> _EXCERPT PROVIDED_
════

# Placing a Canister Filter Right Next to The Aquarium



## DMtankd (Dec 2, 2009)

The canister is a closed loop and so it can be lower, even with, or even higher than the tank. The key thing is that, regardless of the location of canister in relation to the tank, you do have to prime the canister before it will run. If the water level in the canister is at or above the water level in the tank, priming will become more difficult - you have to pull the water upwards. If you can prime the canister while it is below the tank and then place it level with the tank once in operation, this would be easier.


----------



## sharambil (Nov 15, 2016)

DMtankd said:


> The canister is a closed loop and so it can be lower, even with, or even higher than the tank. The key thing is that, regardless of the location of canister in relation to the tank, you do have to prime the canister before it will run. If the water level in the canister is at or above the water level in the tank, priming will become more difficult - you have to pull the water upwards. If you can prime the canister while it is below the tank and then place it level with the tank once in operation, this would be easier.


Thanks for the reply, and I will keep that in mind!


----------



## Watercrayfish (Apr 21, 2016)

sharambil said:


> Thanks for the reply, and I will keep that in mind!


Ehiem doesn't have prime buttons, you will have a hard time priming it if the tank is on the tank level. 

Even cheapy SunSun canisters have a prime button..doh!!!


----------



## jeffkrol (Jun 5, 2013)

Most canister filters state a min distance below the water line for the head unit. Putting one above could be problematic. No personal experience w/ such but some of the physics could lead to the downhill water pull would cause some problems.
I ran a 2013 next to a 40b, giving the head about an inch or 2 below the water line. After a few years it started a hum that I couldn't remove w/ new bushings/shaft. No impeller change though. Replaced it w/ a new filter way below the water line.. Cause or coincidence?

════

> _REQUIREMENT_
Copy word for word the passage of the forum thread on placing a canister filter beside an aquarium from "Most canister filters" to "cause some problems.".

> _GIVEN INFORMATION_
════

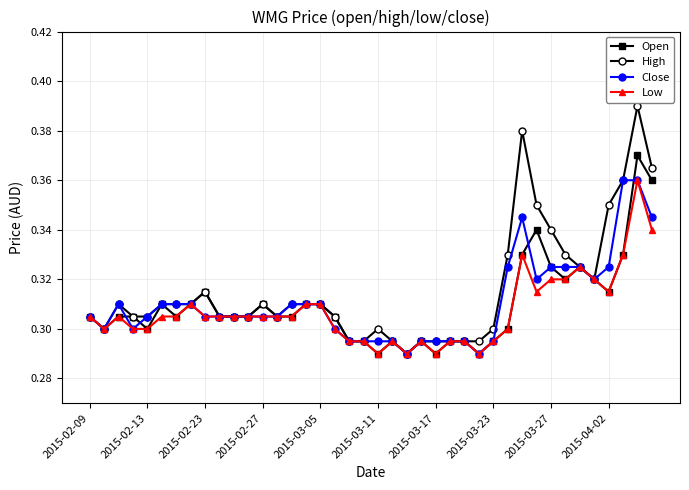

Which series has the widest spread of values?

High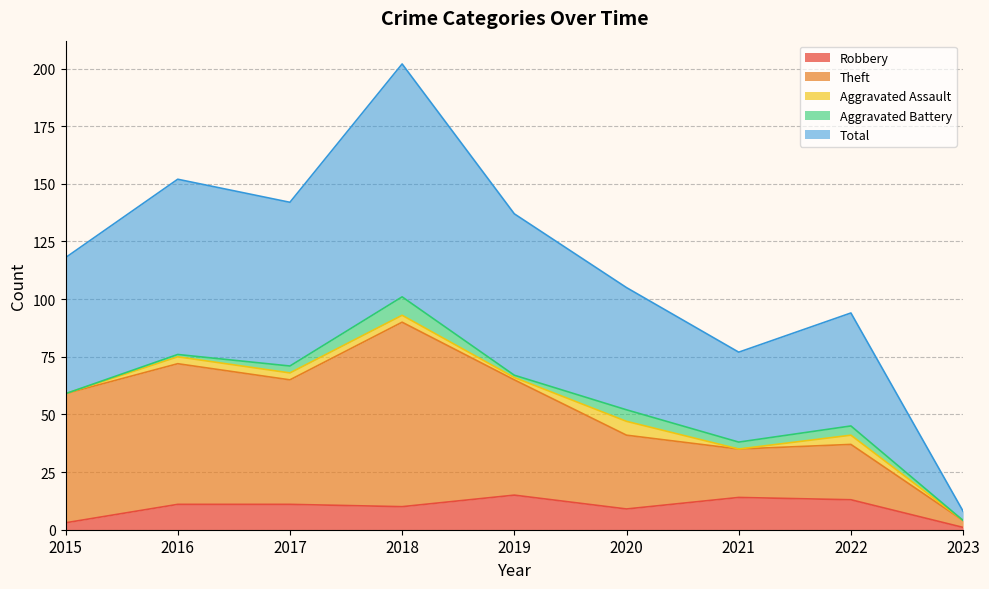

True or false: Robbery has a value of 21 at 2019.

False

════

> _THE ANSWER_
Most canister filters state a min distance below the water line for the head unit. Putting one above could be problematic. No personal experience w/ such but some of the physics could lead to the downhill water pull would cause some problems.